* [Available data]:
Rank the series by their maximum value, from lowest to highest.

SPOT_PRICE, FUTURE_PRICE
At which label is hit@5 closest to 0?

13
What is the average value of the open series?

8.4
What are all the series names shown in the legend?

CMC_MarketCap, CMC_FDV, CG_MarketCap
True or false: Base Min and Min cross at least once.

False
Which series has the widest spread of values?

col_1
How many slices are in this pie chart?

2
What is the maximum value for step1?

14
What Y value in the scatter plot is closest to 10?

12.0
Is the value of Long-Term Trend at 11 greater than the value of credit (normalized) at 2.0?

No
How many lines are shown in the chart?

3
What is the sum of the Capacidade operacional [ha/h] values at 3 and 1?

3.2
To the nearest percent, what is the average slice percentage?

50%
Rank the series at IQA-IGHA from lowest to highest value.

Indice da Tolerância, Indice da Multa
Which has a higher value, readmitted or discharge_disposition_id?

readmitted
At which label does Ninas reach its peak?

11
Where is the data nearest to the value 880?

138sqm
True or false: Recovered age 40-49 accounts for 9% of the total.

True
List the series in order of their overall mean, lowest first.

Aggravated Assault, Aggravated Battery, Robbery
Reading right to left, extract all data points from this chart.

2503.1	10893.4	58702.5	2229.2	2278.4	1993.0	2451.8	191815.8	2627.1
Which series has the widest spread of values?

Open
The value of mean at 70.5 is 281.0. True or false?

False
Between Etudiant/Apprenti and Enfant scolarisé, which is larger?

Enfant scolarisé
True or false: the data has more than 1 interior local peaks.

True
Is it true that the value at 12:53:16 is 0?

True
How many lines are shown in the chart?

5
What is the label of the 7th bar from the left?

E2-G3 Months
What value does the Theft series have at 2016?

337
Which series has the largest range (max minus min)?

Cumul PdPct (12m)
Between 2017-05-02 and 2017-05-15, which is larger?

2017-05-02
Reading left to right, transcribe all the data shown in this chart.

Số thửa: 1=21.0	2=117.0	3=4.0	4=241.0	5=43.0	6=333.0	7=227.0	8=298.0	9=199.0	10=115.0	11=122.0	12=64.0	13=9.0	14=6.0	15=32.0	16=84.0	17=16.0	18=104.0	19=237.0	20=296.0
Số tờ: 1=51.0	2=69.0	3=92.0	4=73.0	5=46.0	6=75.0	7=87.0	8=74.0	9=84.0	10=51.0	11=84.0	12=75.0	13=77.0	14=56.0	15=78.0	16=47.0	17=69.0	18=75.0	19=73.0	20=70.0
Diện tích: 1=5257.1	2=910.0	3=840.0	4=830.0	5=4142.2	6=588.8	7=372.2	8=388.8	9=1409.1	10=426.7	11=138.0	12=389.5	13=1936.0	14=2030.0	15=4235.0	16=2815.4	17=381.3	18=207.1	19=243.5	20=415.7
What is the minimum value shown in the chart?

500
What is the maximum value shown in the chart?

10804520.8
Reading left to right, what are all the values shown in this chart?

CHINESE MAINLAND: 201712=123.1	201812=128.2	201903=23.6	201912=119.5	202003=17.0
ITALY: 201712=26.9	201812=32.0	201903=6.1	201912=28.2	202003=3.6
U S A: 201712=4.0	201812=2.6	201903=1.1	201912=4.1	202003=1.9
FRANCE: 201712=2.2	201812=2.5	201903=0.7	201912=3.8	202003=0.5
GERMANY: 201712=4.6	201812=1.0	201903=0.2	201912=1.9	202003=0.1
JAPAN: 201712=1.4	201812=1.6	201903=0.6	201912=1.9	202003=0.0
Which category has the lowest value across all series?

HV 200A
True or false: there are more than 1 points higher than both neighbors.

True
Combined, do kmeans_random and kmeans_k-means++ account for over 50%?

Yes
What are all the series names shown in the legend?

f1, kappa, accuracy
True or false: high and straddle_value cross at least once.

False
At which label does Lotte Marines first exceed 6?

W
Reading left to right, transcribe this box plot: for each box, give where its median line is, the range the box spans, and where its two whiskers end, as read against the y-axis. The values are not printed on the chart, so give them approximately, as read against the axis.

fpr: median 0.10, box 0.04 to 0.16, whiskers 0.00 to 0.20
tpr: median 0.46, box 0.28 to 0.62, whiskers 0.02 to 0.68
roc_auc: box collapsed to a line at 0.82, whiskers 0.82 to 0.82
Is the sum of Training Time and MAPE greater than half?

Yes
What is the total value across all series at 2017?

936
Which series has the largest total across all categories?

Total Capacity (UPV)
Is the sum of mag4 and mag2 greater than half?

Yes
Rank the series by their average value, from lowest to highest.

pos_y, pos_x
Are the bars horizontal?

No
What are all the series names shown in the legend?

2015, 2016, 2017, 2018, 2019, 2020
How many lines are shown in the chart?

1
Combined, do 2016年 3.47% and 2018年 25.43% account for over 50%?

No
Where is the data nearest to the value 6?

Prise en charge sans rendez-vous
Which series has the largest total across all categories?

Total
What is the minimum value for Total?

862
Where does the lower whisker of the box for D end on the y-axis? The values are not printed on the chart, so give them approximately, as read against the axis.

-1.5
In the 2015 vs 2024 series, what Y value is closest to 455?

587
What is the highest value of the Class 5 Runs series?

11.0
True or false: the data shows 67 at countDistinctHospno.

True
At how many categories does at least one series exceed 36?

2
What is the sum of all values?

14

* [Instruction]: Give all of the records above as a numbered list, leaving out the blank lines.

* [Response]:
1. Rank the series by their maximum value, from lowest to highest.
2. SPOT_PRICE, FUTURE_PRICE
3. At which label is hit@5 closest to 0?
4. 13
5. What is the average value of the open series?
6. 8.4
7. What are all the series names shown in the legend?
8. CMC_MarketCap, CMC_FDV, CG_MarketCap
9. True or false: Base Min and Min cross at least once.
10. False
11. Which series has the widest spread of values?
12. col_1
13. How many slices are in this pie chart?
14. 2
15. What is the maximum value for step1?
16. 14
17. What Y value in the scatter plot is closest to 10?
18. 12.0
19. Is the value of Long-Term Trend at 11 greater than the value of credit (normalized) at 2.0?
20. No
21. How many lines are shown in the chart?
22. 3
23. What is the sum of the Capacidade operacional [ha/h] values at 3 and 1?
24. 3.2
25. To the nearest percent, what is the average slice percentage?
26. 50%
27. Rank the series at IQA-IGHA from lowest to highest value.
28. Indice da Tolerância, Indice da Multa
29. Which has a higher value, readmitted or discharge_disposition_id?
30. readmitted
31. At which label does Ninas reach its peak?
32. 11
33. Where is the data nearest to the value 880?
34. 138sqm
35. True or false: Recovered age 40-49 accounts for 9% of the total.
36. True
37. List the series in order of their overall mean, lowest first.
38. Aggravated Assault, Aggravated Battery, Robbery
39. Reading right to left, extract all data points from this chart.
40. 2503.1	10893.4	58702.5	2229.2	2278.4	1993.0	2451.8	191815.8	2627.1
41. Which series has the widest spread of values?
42. Open
43. The value of mean at 70.5 is 281.0. True or false?
44. False
45. Between Etudiant/Apprenti and Enfant scolarisé, which is larger?
46. Enfant scolarisé
47. True or false: the data has more than 1 interior local peaks.
48. True
49. Is it true that the value at 12:53:16 is 0?
50. True
51. How many lines are shown in the chart?
52. 5
53. What is the label of the 7th bar from the left?
54. E2-G3 Months
55. What value does the Theft series have at 2016?
56. 337
57. Which series has the largest range (max minus min)?
58. Cumul PdPct (12m)
59. Between 2017-05-02 and 2017-05-15, which is larger?
60. 2017-05-02
61. Reading left to right, transcribe all the data shown in this chart.
62. Số thửa: 1=21.0	2=117.0	3=4.0	4=241.0	5=43.0	6=333.0	7=227.0	8=298.0	9=199.0	10=115.0	11=122.0	12=64.0	13=9.0	14=6.0	15=32.0	16=84.0	17=16.0	18=104.0	19=237.0	20=296.0
63. Số tờ: 1=51.0	2=69.0	3=92.0	4=73.0	5=46.0	6=75.0	7=87.0	8=74.0	9=84.0	10=51.0	11=84.0	12=75.0	13=77.0	14=56.0	15=78.0	16=47.0	17=69.0	18=75.0	19=73.0	20=70.0
64. Diện tích: 1=5257.1	2=910.0	3=840.0	4=830.0	5=4142.2	6=588.8	7=372.2	8=388.8	9=1409.1	10=426.7	11=138.0	12=389.5	13=1936.0	14=2030.0	15=4235.0	16=2815.4	17=381.3	18=207.1	19=243.5	20=415.7
65. What is the minimum value shown in the chart?
66. 500
67. What is the maximum value shown in the chart?
68. 10804520.8
69. Reading left to right, what are all the values shown in this chart?
70. CHINESE MAINLAND: 201712=123.1	201812=128.2	201903=23.6	201912=119.5	202003=17.0
71. ITALY: 201712=26.9	201812=32.0	201903=6.1	201912=28.2	202003=3.6
72. U S A: 201712=4.0	201812=2.6	201903=1.1	201912=4.1	202003=1.9
73. FRANCE: 201712=2.2	201812=2.5	201903=0.7	201912=3.8	202003=0.5
74. GERMANY: 201712=4.6	201812=1.0	201903=0.2	201912=1.9	202003=0.1
75. JAPAN: 201712=1.4	201812=1.6	201903=0.6	201912=1.9	202003=0.0
76. Which category has the lowest value across all series?
77. HV 200A
78. True or false: there are more than 1 points higher than both neighbors.
79. True
80. Combined, do kmeans_random and kmeans_k-means++ account for over 50%?
81. Yes
82. What are all the series names shown in the legend?
83. f1, kappa, accuracy
84. True or false: high and straddle_value cross at least once.
85. False
86. At which label does Lotte Marines first exceed 6?
87. W
88. Reading left to right, transcribe this box plot: for each box, give where its median line is, the range the box spans, and where its two whiskers end, as read against the y-axis. The values are not printed on the chart, so give them approximately, as read against the axis.
89. fpr: median 0.10, box 0.04 to 0.16, whiskers 0.00 to 0.20
90. tpr: median 0.46, box 0.28 to 0.62, whiskers 0.02 to 0.68
91. roc_auc: box collapsed to a line at 0.82, whiskers 0.82 to 0.82
92. Is the sum of Training Time and MAPE greater than half?
93. Yes
94. What is the total value across all series at 2017?
95. 936
96. Which series has the largest total across all categories?
97. Total Capacity (UPV)
98. Is the sum of mag4 and mag2 greater than half?
99. Yes
100. Rank the series by their average value, from lowest to highest.
101. pos_y, pos_x
102. Are the bars horizontal?
103. No
104. What are all the series names shown in the legend?
105. 2015, 2016, 2017, 2018, 2019, 2020
106. How many lines are shown in the chart?
107. 1
108. Combined, do 2016年 3.47% and 2018年 25.43% account for over 50%?
109. No
110. Where is the data nearest to the value 6?
111. Prise en charge sans rendez-vous
112. Which series has the largest total across all categories?
113. Total
114. What is the minimum value for Total?
115. 862
116. Where does the lower whisker of the box for D end on the y-axis? The values are not printed on the chart, so give them approximately, as read against the axis.
117. -1.5
118. In the 2015 vs 2024 series, what Y value is closest to 455?
119. 587
120. What is the highest value of the Class 5 Runs series?
121. 11.0
122. True or false: the data shows 67 at countDistinctHospno.
123. True
124. At how many categories does at least one series exceed 36?
125. 2
126. What is the sum of all values?
127. 14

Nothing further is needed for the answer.